2o. Le mont Quirinal ; les Curetes qui vinrent de Cures à Rome avec le roi Tatius, donnerent leur nom à cette colline, parce qu’ils y avoient placé leur camp. Denis d’Halicarnasse appelle cette montagne, collem Agonalem : c’est le nom qu’elle portoit avant que les Sabins eussent fait alliance avec les Romains.

3o. Mont Calius ; il eut son nom d’un certain Caelius Vibennus, capitaine hétrusque, qui vint avec une troupe d’élite au secours de Romulus contre le roi des Sabins. Cette montagne étoit couverte autrefois de chênes ; c’est pourquoi Tacite, lib. IV. Ann. en parlant du mont Calus, ne le désigne que par le nom qu’il portoit alors, Querquetalanum montem.

4o. mont Capitolin ; cette montagne fut fameuse par trois noms qu’elle porta. 1o. elle fut appellée mons Saturnius, de Saturne qui l’avoit anciennement habitée, & sous la protection duquel elle fut toûjours depuis : 2o. mons Tarpeïus, de cette fameuse Tarpeia, qui y fut accablée sous les boucliers des Sabins, comme Denis d’Halicarnasse le raconte ; & qui y eut sa sépulture : 3o. mons Capitolinus, parce qu’en fouillant les fondemens du temple de Jupiter sur cette montagne, on y trouva la tête d’un homme ; c’est ce nom qui a prévalu dans la suite sur les deux autres qu’elle portoit auparavant.
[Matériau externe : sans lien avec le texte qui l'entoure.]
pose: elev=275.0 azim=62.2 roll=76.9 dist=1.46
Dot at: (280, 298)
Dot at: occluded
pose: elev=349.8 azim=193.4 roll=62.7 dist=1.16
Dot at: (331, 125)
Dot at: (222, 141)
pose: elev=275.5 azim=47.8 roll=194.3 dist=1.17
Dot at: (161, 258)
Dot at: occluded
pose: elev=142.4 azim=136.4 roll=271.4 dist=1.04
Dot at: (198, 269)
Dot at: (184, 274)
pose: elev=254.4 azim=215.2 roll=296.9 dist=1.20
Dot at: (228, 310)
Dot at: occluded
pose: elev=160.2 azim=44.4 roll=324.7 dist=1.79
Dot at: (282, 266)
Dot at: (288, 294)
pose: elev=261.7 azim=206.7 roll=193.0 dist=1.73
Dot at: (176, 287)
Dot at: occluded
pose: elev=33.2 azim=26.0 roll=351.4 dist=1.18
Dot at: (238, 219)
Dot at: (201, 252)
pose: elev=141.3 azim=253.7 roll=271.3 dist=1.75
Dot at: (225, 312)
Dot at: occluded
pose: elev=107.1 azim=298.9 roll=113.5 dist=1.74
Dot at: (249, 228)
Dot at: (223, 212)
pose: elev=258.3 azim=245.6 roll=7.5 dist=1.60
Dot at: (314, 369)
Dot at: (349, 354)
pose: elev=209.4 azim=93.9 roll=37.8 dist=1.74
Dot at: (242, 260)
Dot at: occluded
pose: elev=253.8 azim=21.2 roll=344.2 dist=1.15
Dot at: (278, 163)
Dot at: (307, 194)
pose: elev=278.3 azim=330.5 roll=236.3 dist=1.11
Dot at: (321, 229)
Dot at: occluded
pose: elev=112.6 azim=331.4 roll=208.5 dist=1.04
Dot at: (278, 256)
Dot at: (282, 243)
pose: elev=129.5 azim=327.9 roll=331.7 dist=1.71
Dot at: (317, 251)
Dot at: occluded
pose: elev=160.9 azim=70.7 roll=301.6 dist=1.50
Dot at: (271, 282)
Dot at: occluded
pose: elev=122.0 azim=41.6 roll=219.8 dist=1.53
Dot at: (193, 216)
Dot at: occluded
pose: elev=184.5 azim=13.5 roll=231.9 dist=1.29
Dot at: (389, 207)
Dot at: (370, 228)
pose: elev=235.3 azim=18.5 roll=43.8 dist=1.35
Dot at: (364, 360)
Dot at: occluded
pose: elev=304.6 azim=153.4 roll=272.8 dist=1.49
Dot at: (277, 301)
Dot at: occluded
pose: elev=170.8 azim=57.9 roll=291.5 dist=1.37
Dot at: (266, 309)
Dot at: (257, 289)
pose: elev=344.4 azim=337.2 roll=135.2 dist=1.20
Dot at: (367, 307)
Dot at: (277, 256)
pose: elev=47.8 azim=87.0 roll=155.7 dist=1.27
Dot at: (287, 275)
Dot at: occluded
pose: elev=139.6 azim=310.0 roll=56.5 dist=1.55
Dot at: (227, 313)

La maison qu’habitoit Tatius sur le capitole, fut changée en un temple dédié à Juno moneta, parce qu’elle avoit donné, dit-on, des avis salutaires aux Romains dans la guerre contre les Arunces ; ou selon Suilas, parce qu’elle leur avoit promis que dans la guerre contre Pyrrhus, l’argent ou la monnoie ne leur manqueroit point.

Ce mont fut le plus célebre de tous, à cause du temple de Jupiter commencé par Tarquin l’ancien, achevé par Tarquin le superbe, & dédié par Horatius Pulvillus. C’étoit là où se faisoient les vœux solemnels, où les citoyens prêtoient serment de fidélité, & où les Triomphateurs venoient rendre graces aux dieux de la victoire qu’ils avoient obtenue.

Mais pour dire quelque chose de plus particulier, on conservoit à Rome sur le mont Capitolin, avec une espece de religion, la maison de Romulas couverte de chaume : elle existoit encore du tems de Virgile. Séneque dit noblement, colit etiamnum in Capitolio casam victor gentium populus : Vitruve ajoûte, significat mores vetustatis casa in arce sacrorum, stramentis tecta. C’est ainsi qu’on conservoit encore alors dans la ville d’Athènes l’ancien Aréopage, qui n’étoit couvert que de terre.